The Jacksonville Fire and Rescue Department continues to score state money for its Health and Wellness Center.
The Senate “Sprinkle List,” officially known as the Supplemental Funding List, includes $1.25 million of new money for the facility, which will mean that JFRD got the entire $2.5 million it sought for the project.
Sen. Aaron Bean and Rep. Wyman Duggan each sought $2.5 million in their respective funding requests. In the end, $1.25 million was the number agreed to by the House State Administration and Technology Appropriations Subcommittee and the Senate Appropriations Subcommittee on Agriculture, Environment, and General Government.
A local match was contemplated in the funding request of $2.5 million.
The money, according to Bean’s funding request, will facilitate consolidation and expansion of the health and wellness services needed by these 1,600 first responders.
“The Jacksonville Fire and Rescue Department (JFRD) Health and Wellness Center will provide a central facility for four major health services: medical, fitness, injury/rehabilitation, and mental health.
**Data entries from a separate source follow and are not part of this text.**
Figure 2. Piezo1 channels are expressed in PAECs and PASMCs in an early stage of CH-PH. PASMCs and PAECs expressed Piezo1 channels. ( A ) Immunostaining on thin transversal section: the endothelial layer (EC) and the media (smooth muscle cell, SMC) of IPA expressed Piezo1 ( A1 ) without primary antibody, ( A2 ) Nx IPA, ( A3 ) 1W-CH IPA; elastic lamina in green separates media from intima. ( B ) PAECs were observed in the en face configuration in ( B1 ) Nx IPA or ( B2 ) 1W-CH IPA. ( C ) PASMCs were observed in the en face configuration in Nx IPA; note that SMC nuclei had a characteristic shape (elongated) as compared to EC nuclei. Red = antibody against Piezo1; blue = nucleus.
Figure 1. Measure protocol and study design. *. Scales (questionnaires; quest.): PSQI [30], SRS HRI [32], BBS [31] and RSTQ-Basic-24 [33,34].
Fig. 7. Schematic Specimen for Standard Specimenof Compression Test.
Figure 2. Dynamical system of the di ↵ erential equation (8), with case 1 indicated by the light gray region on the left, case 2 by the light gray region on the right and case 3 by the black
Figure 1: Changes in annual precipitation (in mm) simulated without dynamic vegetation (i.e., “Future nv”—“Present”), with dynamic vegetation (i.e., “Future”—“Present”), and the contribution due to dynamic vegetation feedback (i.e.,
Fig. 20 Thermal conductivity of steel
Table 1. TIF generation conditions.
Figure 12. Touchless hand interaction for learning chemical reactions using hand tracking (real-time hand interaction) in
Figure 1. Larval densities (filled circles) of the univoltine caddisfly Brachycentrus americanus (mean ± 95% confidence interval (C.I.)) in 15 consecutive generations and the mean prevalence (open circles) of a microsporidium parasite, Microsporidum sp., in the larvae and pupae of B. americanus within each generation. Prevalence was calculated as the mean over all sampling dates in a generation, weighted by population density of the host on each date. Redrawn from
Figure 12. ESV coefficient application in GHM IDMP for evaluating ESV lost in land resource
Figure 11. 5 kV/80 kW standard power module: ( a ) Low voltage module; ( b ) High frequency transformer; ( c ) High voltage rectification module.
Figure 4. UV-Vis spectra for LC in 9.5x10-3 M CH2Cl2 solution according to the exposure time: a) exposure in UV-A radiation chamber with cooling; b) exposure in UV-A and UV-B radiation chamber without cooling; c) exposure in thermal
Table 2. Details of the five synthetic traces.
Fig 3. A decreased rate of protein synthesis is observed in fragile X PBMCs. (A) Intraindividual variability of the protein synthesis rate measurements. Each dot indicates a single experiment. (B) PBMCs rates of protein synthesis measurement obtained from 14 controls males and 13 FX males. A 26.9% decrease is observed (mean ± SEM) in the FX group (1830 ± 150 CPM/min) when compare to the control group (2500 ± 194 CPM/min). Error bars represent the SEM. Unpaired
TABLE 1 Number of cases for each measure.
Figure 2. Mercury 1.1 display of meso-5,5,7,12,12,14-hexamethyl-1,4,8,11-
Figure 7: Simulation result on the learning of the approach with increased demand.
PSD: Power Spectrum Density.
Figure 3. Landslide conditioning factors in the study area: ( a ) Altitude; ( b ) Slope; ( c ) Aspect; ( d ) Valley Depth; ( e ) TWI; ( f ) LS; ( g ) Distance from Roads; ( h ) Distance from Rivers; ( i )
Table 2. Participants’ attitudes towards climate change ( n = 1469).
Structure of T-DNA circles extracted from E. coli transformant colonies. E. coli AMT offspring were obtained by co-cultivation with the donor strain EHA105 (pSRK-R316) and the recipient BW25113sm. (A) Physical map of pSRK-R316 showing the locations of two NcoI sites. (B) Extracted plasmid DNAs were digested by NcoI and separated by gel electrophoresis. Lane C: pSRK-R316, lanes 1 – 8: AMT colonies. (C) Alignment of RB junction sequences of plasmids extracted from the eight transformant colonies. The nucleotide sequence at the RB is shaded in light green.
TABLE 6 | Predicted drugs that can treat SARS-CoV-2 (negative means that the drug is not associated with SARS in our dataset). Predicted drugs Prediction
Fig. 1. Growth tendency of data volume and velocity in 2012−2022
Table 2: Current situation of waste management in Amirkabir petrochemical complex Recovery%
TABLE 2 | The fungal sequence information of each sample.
These services are collectively known as the JFRD Health and Wellness Program. Currently, the operations of the program are limited by the physical constraints of the building the services are performed in. This funding will allow JFRD to outfit a new location to consolidate and expand services,” the Bean proposal asserted.
First responders are on the front lines of health challenges, and the funding request denoted a specific need: “Outfitting the facility to provide radiology services including ultrasound, chest x-ray, and low-dose lung CT scans.”
Cardiac and cancer deaths are more prevalent by far among firefighters than the general population.
“According to the Firefighter Cancer Support Network, from 2002-2019, cancer caused 66% of line-of-duty deaths, and heart disease caused 18%,” read the Duggan funding request.
Ballard Partners’ Mathew Forrest was the lobbyist on record for this project.
Both the House and Senate get millions in tax revenue to play with near the end of budget negotiations. That money is spread across different projects in what’s known in legislative parlance as the “sprinkle list.”
The House and Senate released their “sprinkle lists” Wednesday evening. Leaders agreed on $759 million for local projects.
The release of the list is a sign budget negotiations are wrapped and the Legislature will hit its new planned end date of Monday, March 14.